Common master-slave replication error handling cases

1. Principle of master-slave replication

For MySQL master-slave replication, we first need to know the following points:

1. Necessary conditions for enabling master-slave replication

1)主库开启log-bin,binlog会记录主库所有变更操作,该日志是主从复制的核心日志。
2)主/从库server-id不一致,server-id是数据库的唯一标识,若主从数据库server-id一致将无法创建主从复制关系

2. The general process of master-slave replication

1)当两个数据库构建成为主从复制关系时,从库会启动IO线程和SQL线程;主库启动相关的dump线程。
2)主库发生的所有变更操作都会记录到binlog日志中
3)当主库发生变更时,主库的dump线程会通知从库的IO线程,IO线程根据具体的binlog文件以及位点信息将对应的日志写入到从库的relay log中;
4)从库的SQL线程解析应用relay log日志进行回放,以保证从库数据与主库一致

2. Basic investigation methods

1. Copy synchronization information

mysql> show slave status\G

Focus on parameters:

Master_Log_File: IO线程读取到的binlog file文件
Read_Master_Log_Pos: IO线程读取到的binlog file文件的位点信息
Relay_Log_File: SQL线程当前正在应用的relay log文件
Relay_Log_Pos: SQL线程当前应用relay log文件的位点信息
Relay_Master_Log_File: SQL线程当前应用记录对应的主库binlog file文件
Exec_Master_Log_Pos: SQL线程当前应用记录对应主库binlog file文件的位点信息
Slave_IO_Running: IO线程状态
Slave_SQL_Running: SQL线程状态
Last_SQL_Errno: 主从复制中断报错编码
Last_SQL_Error: 主从复制报错具体信息
Seconds_Behind_Master: 一定程度上反应了主从复制延迟
Master_UUID: 主库的uuid
Retrieved_Gtid_Set: 当前IO线程读取到的gtid集
Executed_Gtid_Set: 当前SQL线程应用到的gtid集

2. Database error log

mysql> show variables like 'log_error';
+---------------+------------------------------+
| Variable_name | Value                        |
+---------------+------------------------------+
| log_error     | /data/mysql57/logs/error.log |            //在数据库中查看error log路径
+---------------+------------------------------+
1 row in set (0.00 sec)

3. System log

# dmesg -T

Three, common error cases

3.1 Last_Errno - 1032

1. Specific error

root@mysql57 17:17:  [(none)]> show slave status\G
*************************** 1. row ***************************
               Slave_IO_State: Waiting for master to send event
              Master_Log_File: binlog.000006
          Read_Master_Log_Pos: 230
               Relay_Log_File: relaylog.000002
                Relay_Log_Pos: 2024
        Relay_Master_Log_File: binlog.000005
             Slave_IO_Running: Yes
            Slave_SQL_Running: No
          Exec_Master_Log_Pos: 1905
              Relay_Log_Space: 3518
               Last_SQL_Errno: 1032
               Last_SQL_Error: Could not execute Update_rows event on table db1.t1; Unknown error 1032, Error_code: 1032; handler error HA_ERR_KEY_NOT_FOUND; the event's master log binlog.000005, end_log_pos 2126
             Master_Server_Id: 33061
                  Master_UUID: 1d24c492-83eb-11ea-86cd-000c2913f5b2
             Master_Info_File: mysql.slave_master_info
           Retrieved_Gtid_Set: 1d24c492-83eb-11ea-86cd-000c2913f5b2:5-12
            Executed_Gtid_Set: 1d24c492-83eb-11ea-86cd-000c2913f5b2:1-11,
346cd00d-8ea9-41b7-8fea-67a6a483470f:1-24,
66c8918d-83eb-11ea-9d7d-000c29242ae2:1-2
                Auto_Position: 1
1 row in set (0.00 sec)

2. Troubleshooting

From Last_SQL_Errno and Last_SQL_Error, we can see that the interruption of the master-slave replication is due to the inability to perform an UPDATE operation, so we first need to find the corresponding UPDATE specific statement based on the master-slave replication and the BINLOG FILE of the error message and the POSITION location information.

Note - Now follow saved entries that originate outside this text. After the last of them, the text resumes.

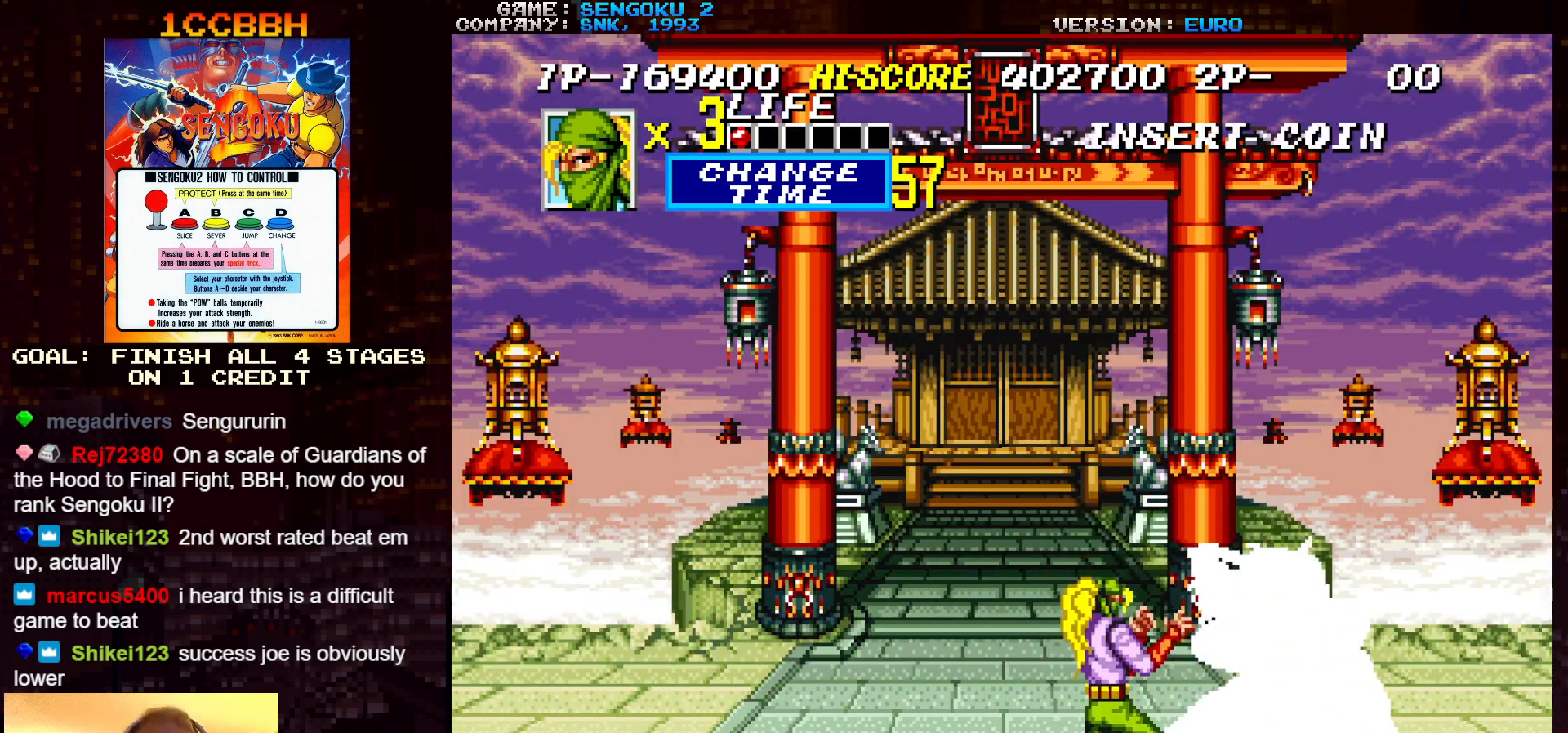
{"buttons": [], "left_stick": "right", "events": [[133, "SQUARE", "up"], [267, "SQUARE", "down"], [317, "SQUARE", "up"], [367, "SQUARE", "down"], [433, "SQUARE", "up"], [450, "SQUARE", "down"], [500, "SQUARE", "up"]]}
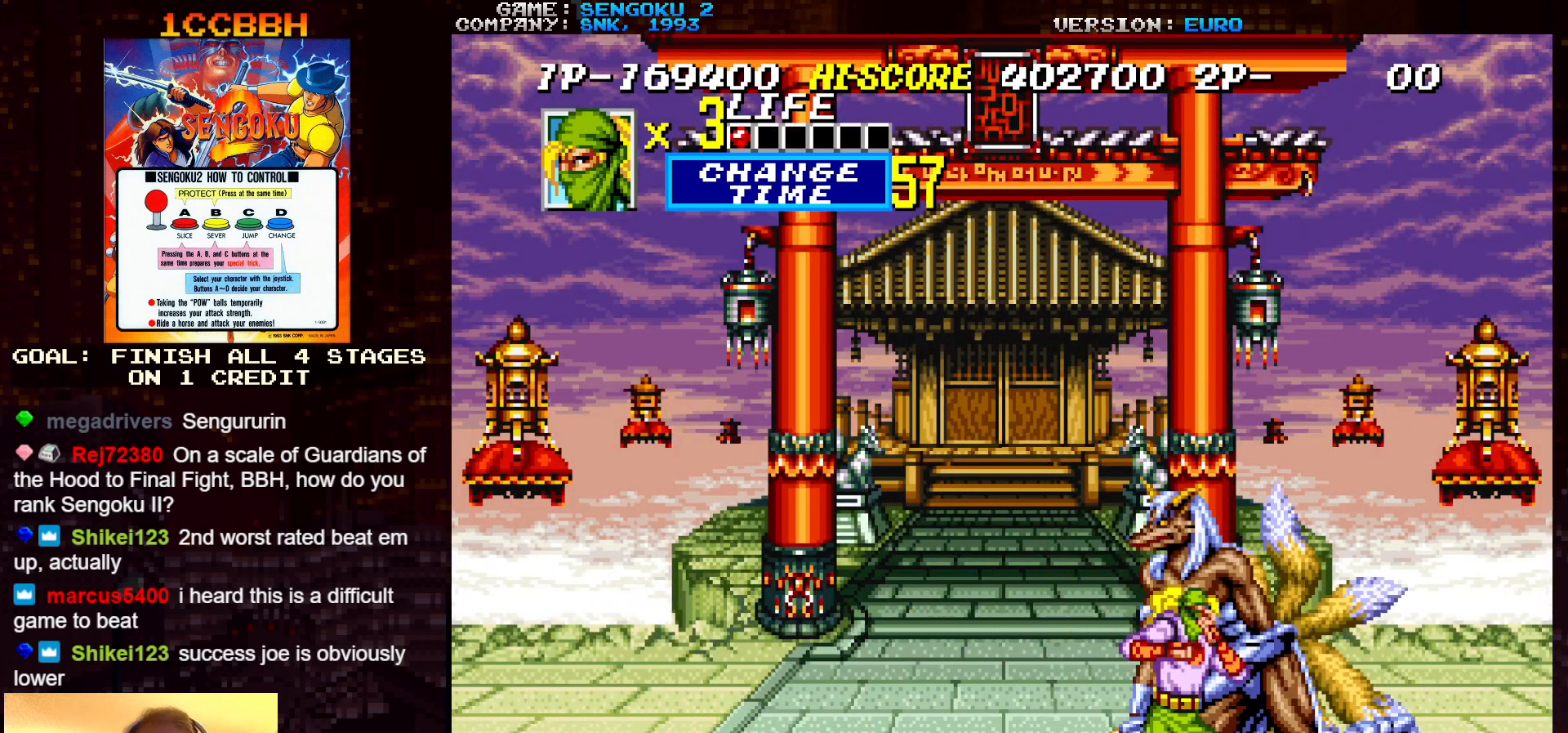
{"buttons": [], "left_stick": "right", "events": []}
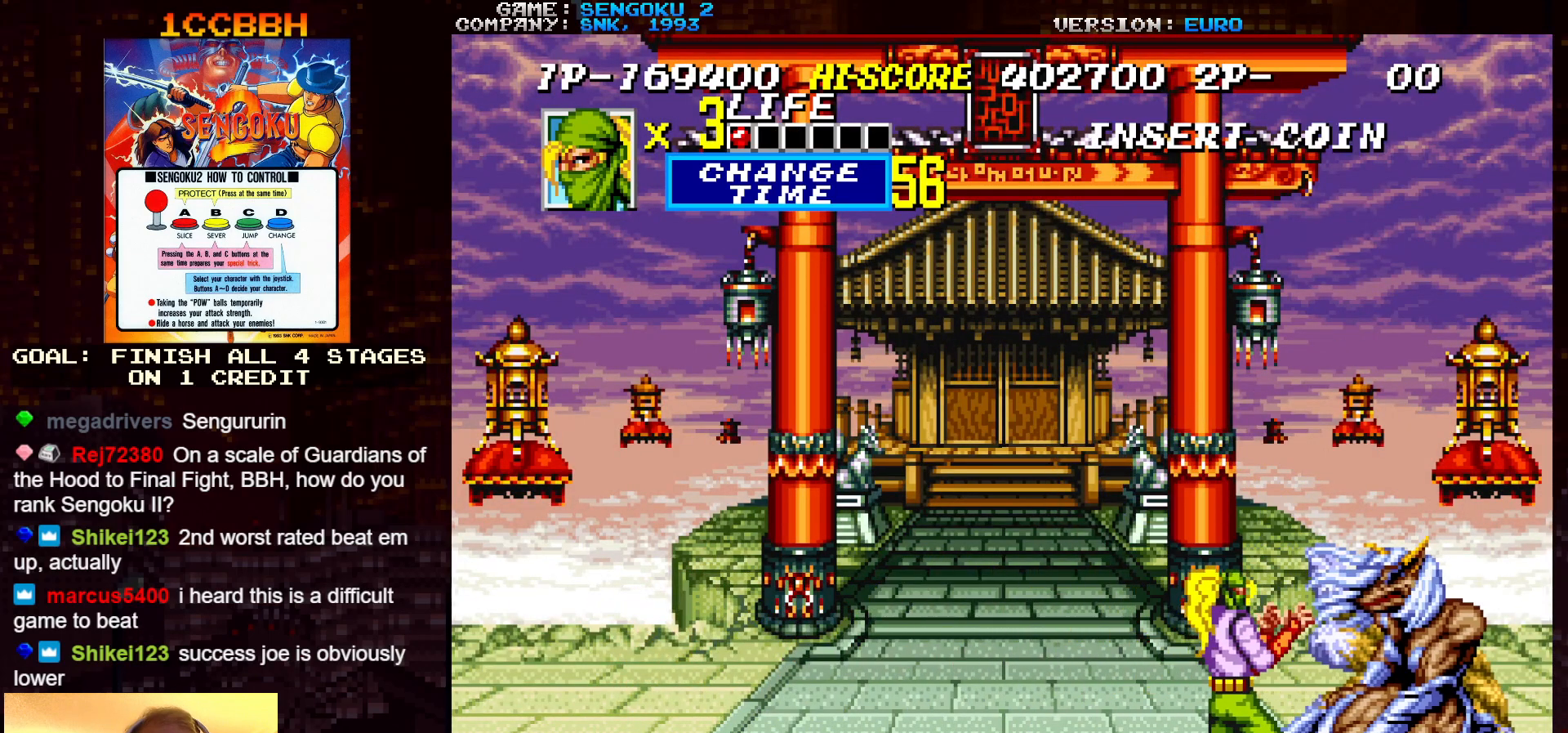
{"buttons": [], "left_stick": "right", "events": [[17, "SQUARE", "down"], [133, "SQUARE", "up"]]}
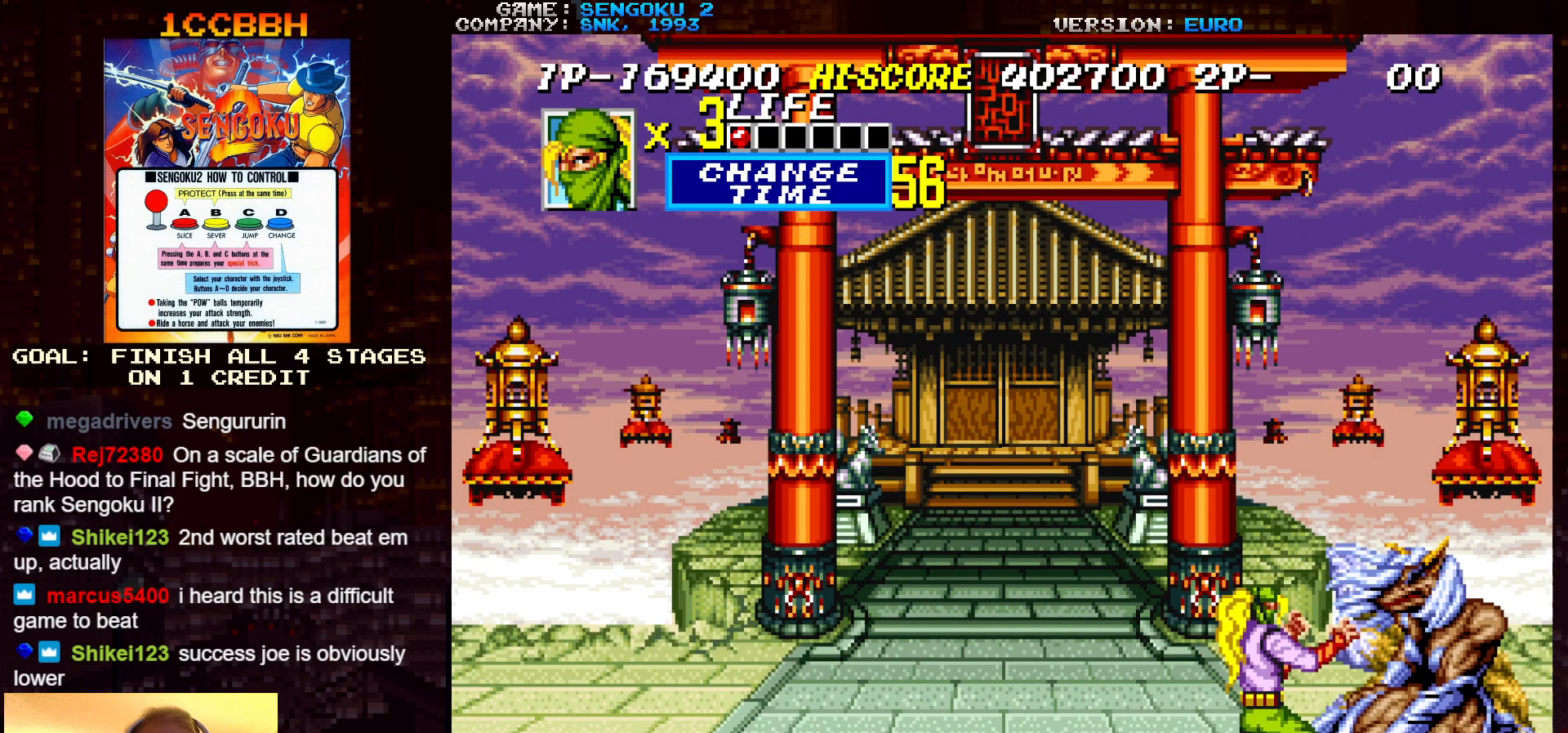
{"buttons": [], "left_stick": "right", "events": [[283, "SQUARE", "down"], [417, "SQUARE", "up"]]}
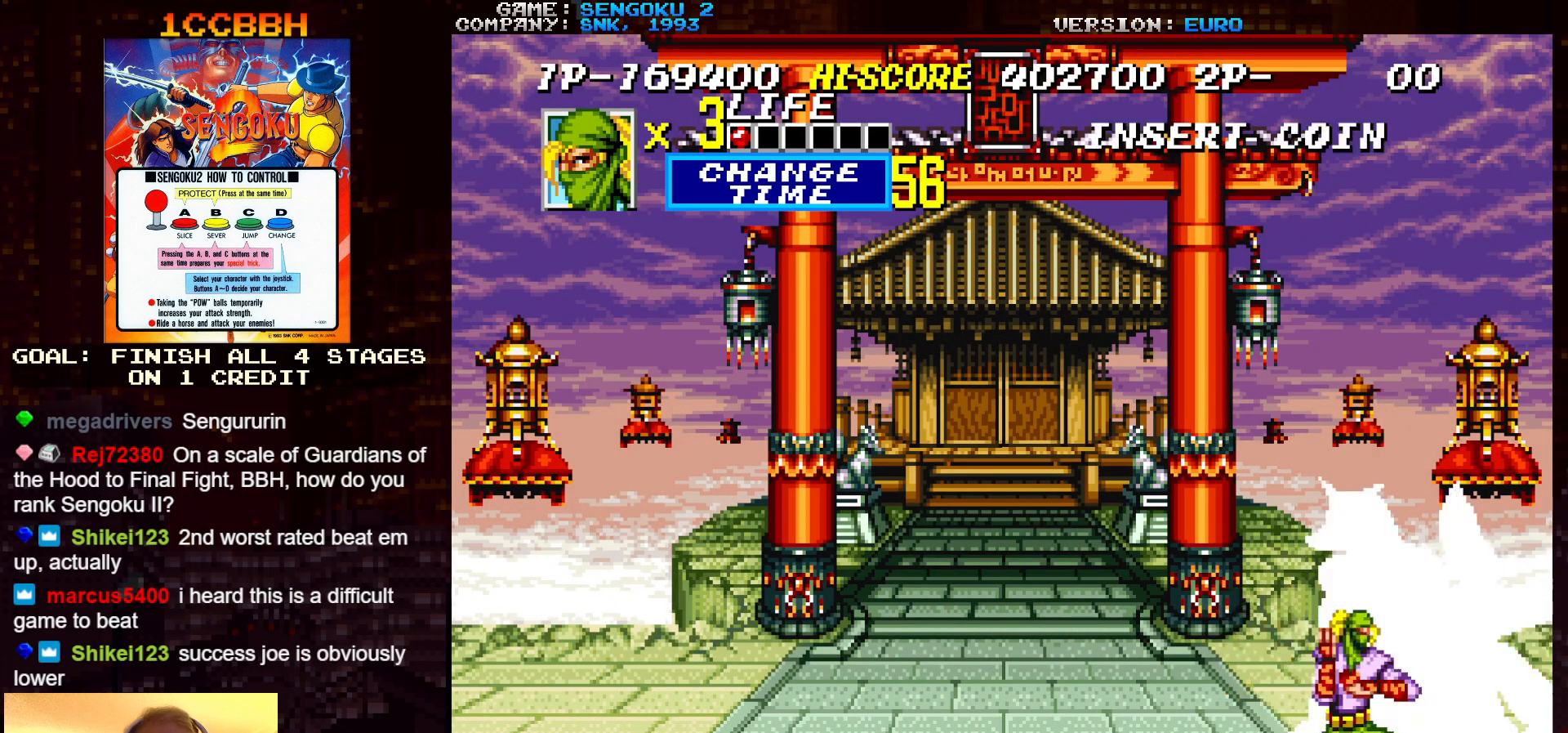
{"buttons": [], "left_stick": "right", "events": []}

And check the specific reasons in the database that caused the execution of the statement to report an error.

1) Locate the problem SQL

According to the information provided by the master-slave replication error, we have two methods to locate the specific slow SQL. The first method is to find the corresponding SQL through the location in the master log directory based on the information provided by Relay_Master_Log_File, Exec_Master_Log_Pos, and Last_SQL_Error; the second method is to find the corresponding SQL through the location in the slave log directory based on Relay_Log_File and Relay_Log_Pos.

# 通master寻找问题SQL
# /usr/local/mysql57/bin/mysqlbinlog -vv binlog.000005 --start-position=1905 --stop-position=2126
### UPDATE `db1`.`t1`
### WHERE
###   @1=1 /* INT meta=0 nullable=0 is_null=0 */
###   @2=NULL /* VARSTRING(80) meta=80 nullable=1 is_null=1 */
###   @3=NULL /* INT meta=0 nullable=1 is_null=1 */
### SET
###   @1=1 /* INT meta=0 nullable=0 is_null=0 */
###   @2='cc' /* VARSTRING(80) meta=80 nullable=1 is_null=0 */
###   @3=23 /* INT meta=0 nullable=1 is_null=0 */

2) View the table data of the specific table error on the slave side of the replication error report, you can find that the record updated by the update statement does not exist in the slave at all, which causes the update operation to report an error. If the slave reports an error related to this type, it is generally due to the inconsistency of the master-slave data, which causes the binlog of the master library to be transmitted to the slave library, and the corresponding record cannot be matched when the slave library is applied and an error is reported.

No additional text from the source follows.